Friday, February 12, 2016

Keeping It Legal -- EEOC Insight on Wellness Programs


When developing and implementing a wellness program, employers need to comply with the Equal Employment Opportunity Commission (EEOC) regulations, portions of which are being finalized this year. Until then, the results of a recent court ruling in EEOC v. Flambeau, Inc. may be of assistance to employers in determining whether employee health information can be gathered to create a program that offers valuable incentives to participating employees.

In this case, Flambeau established a wellness program for its employees in 2011 – initially offering a $600 credit to any worker who participated. By 2012, the company required any employee who wanted to obtain health insurance to complete two of the requirements set out in the wellness program. The first requirement was a health risk assessment, which required employees to complete a questionnaire about medical history, diet, mental health, social well-being and job satisfaction. The second requirement was a biometric screening that included a routine physical exam – height, weight, blood pressure and a blood test. This information was aggregated and used to identify health risks and medical conditions among the workforce to estimate corporate insurance costs and set premium levels. 

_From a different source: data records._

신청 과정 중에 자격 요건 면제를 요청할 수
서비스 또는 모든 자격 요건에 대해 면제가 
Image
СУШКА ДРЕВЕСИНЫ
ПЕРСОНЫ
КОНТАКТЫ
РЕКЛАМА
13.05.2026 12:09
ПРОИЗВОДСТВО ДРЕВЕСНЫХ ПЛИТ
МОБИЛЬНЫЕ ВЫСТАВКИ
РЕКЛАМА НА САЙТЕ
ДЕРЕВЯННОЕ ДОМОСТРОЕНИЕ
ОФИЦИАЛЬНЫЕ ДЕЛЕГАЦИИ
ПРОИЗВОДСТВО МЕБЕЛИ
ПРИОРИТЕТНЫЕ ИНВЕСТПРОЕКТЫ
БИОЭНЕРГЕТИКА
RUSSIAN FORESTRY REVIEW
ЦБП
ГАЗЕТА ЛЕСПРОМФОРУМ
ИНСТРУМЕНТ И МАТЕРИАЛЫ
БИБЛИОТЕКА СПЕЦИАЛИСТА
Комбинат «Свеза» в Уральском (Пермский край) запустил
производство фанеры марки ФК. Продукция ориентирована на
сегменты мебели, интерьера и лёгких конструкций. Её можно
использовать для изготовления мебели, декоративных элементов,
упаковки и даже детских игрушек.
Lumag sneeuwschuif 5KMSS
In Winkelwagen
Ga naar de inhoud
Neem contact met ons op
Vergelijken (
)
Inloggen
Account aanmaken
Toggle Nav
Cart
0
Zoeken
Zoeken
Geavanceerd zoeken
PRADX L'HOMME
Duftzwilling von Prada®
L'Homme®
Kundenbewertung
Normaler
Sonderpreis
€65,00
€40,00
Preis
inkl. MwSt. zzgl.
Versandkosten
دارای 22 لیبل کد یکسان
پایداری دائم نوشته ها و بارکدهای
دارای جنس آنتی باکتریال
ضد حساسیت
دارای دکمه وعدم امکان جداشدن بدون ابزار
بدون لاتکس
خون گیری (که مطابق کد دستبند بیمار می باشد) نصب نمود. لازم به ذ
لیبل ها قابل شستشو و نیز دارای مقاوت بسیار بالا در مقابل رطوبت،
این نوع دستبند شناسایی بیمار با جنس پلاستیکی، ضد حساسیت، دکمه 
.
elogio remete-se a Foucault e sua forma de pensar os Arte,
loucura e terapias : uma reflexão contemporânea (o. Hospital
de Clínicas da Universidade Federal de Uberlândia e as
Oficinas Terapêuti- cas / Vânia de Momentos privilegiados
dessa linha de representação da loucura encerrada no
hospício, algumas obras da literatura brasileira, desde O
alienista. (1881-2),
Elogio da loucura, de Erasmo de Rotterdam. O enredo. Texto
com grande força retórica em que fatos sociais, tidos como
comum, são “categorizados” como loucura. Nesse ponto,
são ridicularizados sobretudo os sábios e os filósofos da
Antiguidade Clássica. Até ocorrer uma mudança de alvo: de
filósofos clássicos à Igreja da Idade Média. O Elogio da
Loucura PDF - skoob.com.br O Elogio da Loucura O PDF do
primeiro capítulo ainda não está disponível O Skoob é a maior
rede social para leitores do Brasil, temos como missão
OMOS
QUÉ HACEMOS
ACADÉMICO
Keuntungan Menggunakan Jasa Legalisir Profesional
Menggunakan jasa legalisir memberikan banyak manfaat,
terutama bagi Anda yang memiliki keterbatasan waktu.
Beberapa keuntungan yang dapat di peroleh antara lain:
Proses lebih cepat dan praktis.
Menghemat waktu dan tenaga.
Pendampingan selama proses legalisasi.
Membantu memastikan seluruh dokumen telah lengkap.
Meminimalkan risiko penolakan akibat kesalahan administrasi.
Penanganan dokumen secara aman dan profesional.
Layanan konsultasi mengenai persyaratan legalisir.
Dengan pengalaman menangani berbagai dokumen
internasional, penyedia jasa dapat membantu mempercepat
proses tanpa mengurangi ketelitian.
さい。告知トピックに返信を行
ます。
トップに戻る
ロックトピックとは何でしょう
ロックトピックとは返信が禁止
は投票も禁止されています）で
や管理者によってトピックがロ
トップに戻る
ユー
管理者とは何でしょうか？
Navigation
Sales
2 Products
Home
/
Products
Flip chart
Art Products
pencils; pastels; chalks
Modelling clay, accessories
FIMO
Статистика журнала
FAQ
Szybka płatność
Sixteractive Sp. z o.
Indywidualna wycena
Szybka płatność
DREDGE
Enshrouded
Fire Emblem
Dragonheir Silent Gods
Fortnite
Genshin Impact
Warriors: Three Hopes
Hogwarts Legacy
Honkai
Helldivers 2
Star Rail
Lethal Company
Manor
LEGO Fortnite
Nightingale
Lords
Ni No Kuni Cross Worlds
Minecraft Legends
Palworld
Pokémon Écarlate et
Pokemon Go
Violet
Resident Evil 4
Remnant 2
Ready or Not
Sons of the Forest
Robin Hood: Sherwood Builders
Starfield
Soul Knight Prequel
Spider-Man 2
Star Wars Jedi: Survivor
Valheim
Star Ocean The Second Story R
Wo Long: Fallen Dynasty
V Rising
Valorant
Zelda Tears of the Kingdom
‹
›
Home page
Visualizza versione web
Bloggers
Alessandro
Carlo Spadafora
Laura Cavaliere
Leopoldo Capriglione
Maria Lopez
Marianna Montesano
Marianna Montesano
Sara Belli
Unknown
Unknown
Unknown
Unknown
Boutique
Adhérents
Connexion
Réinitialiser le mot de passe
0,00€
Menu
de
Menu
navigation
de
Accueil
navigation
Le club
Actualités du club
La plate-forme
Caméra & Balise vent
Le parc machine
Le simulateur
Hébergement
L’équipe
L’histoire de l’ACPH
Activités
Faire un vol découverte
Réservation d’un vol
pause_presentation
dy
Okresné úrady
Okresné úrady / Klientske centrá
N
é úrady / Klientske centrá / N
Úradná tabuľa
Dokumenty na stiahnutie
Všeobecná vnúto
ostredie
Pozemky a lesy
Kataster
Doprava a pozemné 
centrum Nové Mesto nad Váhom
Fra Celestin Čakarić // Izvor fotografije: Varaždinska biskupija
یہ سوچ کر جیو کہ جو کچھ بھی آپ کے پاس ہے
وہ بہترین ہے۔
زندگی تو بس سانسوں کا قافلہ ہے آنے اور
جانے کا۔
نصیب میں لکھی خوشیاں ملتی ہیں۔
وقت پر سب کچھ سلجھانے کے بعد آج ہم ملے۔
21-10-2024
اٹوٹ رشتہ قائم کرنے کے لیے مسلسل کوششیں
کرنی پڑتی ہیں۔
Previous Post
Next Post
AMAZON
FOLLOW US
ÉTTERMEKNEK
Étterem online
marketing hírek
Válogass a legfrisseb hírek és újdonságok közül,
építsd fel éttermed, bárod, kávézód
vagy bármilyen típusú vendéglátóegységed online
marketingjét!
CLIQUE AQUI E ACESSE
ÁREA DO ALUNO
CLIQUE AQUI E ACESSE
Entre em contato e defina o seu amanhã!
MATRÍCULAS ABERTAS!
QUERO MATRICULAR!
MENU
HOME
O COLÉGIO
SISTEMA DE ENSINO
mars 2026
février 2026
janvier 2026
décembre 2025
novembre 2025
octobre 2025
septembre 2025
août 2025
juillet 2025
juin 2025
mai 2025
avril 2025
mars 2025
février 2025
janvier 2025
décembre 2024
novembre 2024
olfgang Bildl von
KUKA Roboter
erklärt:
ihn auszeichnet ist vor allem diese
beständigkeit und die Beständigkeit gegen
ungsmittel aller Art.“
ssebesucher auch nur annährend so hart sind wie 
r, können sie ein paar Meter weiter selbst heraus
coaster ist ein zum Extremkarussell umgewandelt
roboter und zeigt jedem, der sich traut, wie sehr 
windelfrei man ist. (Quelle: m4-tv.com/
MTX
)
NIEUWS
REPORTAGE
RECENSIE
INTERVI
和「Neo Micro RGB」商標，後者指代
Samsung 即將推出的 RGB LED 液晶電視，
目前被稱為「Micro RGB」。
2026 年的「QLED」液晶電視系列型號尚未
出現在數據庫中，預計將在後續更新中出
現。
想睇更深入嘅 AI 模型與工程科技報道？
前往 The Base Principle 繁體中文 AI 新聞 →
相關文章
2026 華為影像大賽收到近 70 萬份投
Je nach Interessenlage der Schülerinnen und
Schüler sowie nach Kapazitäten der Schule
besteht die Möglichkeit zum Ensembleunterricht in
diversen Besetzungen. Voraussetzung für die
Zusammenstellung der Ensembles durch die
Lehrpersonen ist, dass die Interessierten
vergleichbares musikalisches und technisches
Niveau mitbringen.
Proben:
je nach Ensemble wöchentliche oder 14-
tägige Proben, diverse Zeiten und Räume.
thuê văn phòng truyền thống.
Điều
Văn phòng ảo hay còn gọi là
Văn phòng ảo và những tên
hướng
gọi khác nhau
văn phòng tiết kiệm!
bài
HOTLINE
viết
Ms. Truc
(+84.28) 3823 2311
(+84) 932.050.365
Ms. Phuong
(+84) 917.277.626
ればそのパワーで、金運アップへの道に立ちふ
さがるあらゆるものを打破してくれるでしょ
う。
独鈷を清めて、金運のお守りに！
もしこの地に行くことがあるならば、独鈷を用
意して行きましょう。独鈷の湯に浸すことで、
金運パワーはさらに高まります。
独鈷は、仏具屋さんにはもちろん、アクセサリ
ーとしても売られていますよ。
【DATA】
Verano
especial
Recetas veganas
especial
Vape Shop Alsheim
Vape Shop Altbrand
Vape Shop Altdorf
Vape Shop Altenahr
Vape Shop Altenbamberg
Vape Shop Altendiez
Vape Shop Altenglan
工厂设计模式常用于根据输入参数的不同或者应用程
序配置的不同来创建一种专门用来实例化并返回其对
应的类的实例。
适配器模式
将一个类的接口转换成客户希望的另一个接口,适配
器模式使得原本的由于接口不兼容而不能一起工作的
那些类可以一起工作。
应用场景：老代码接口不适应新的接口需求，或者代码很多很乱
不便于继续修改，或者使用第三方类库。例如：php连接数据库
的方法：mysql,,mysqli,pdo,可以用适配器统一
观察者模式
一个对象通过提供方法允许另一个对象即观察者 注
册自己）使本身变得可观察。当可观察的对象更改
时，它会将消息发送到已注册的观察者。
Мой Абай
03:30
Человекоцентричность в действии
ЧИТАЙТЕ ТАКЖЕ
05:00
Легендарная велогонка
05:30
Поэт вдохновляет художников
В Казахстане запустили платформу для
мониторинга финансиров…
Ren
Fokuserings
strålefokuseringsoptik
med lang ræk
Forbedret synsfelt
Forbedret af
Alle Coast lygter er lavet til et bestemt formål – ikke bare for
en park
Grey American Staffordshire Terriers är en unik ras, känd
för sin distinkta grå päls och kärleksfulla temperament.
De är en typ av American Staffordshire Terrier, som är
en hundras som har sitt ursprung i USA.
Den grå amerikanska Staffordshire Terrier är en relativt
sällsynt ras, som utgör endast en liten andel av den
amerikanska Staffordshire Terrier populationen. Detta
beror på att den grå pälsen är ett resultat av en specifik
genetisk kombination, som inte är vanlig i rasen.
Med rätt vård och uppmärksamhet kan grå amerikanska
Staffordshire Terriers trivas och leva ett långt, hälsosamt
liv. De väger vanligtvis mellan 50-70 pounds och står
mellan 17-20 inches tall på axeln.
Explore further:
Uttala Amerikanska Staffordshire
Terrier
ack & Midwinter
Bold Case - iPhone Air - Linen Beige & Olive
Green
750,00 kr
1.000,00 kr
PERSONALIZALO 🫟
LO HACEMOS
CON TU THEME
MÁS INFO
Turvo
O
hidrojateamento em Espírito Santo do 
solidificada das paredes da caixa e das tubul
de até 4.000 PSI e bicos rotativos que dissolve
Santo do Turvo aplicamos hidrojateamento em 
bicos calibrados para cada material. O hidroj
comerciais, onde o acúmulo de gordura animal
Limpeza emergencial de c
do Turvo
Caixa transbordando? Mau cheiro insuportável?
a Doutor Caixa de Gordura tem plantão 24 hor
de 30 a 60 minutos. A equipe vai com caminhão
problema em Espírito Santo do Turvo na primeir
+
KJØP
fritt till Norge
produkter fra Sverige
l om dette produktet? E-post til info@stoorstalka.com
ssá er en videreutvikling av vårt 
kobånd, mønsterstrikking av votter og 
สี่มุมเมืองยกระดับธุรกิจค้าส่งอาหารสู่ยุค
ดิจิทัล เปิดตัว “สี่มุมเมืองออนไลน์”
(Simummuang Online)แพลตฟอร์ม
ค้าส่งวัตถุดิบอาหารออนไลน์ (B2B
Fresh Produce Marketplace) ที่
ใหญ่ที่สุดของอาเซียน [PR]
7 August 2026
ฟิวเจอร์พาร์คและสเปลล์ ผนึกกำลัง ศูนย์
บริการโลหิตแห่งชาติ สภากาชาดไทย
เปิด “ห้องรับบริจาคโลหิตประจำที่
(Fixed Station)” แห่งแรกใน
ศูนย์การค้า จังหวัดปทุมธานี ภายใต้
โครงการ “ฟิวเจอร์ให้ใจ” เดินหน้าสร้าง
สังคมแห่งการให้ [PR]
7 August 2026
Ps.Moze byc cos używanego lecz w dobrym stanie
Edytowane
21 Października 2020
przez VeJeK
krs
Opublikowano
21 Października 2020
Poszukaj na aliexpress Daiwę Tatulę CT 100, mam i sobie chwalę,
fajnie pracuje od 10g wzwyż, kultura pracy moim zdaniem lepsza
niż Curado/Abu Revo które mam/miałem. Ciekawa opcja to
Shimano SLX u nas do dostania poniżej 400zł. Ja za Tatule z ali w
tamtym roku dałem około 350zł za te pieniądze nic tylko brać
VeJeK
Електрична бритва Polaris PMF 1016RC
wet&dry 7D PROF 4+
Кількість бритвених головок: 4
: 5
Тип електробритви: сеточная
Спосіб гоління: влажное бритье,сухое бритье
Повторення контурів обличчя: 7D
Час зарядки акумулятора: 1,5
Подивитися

One employee refused to complete both requirements and was dropped from Flambeau’s insurance coverage. The EEOC brought an action on behalf of the employee on the grounds of an Americans with Disabilities Act (ADA) violation that bans employer-mandated medical examinations. The judge upheld the employer’s wellness program and ruled that the program fell squarely into the ADA’s “safe harbor” for insurance benefit plans because it met the following conditions:
  • The wellness program requirement was a “term” of the employer’s insurance benefit; it was not mandated outside the realm of its insurance benefits offerings. It was also deemed critical by the court that the employer provided adequate advance notice of the wellness program requirements to workers through educational handouts, and that the assessment and testing coincided with the open enrollment period.
  • The wellness program requirements were clearly intended to assist the employer with underwriting, classifying or administering risks associated with the insurance plan. The information was collected in aggregate and then directly used to classify health risks to calculate projected insurance costs for the benefit year. 
  • The wellness program was not a condition of employment and employees could refuse to participate and remain employed – even though they would have to obtain health insurance elsewhere.
  • There was no evidence of discrimination or disability-based distinctions against any specific workers or groups of employees, and the information collected was not used to treat any single employee differently.
Employers looking to establish a wellness program can gain insight from this case; however, the specific law on the ADA’s safe harbor and the administration of health insurance plans could vary based on jurisdiction.  It is advisable, therefore, to check with your counsel to ensure any wellness plan you develop is compliant.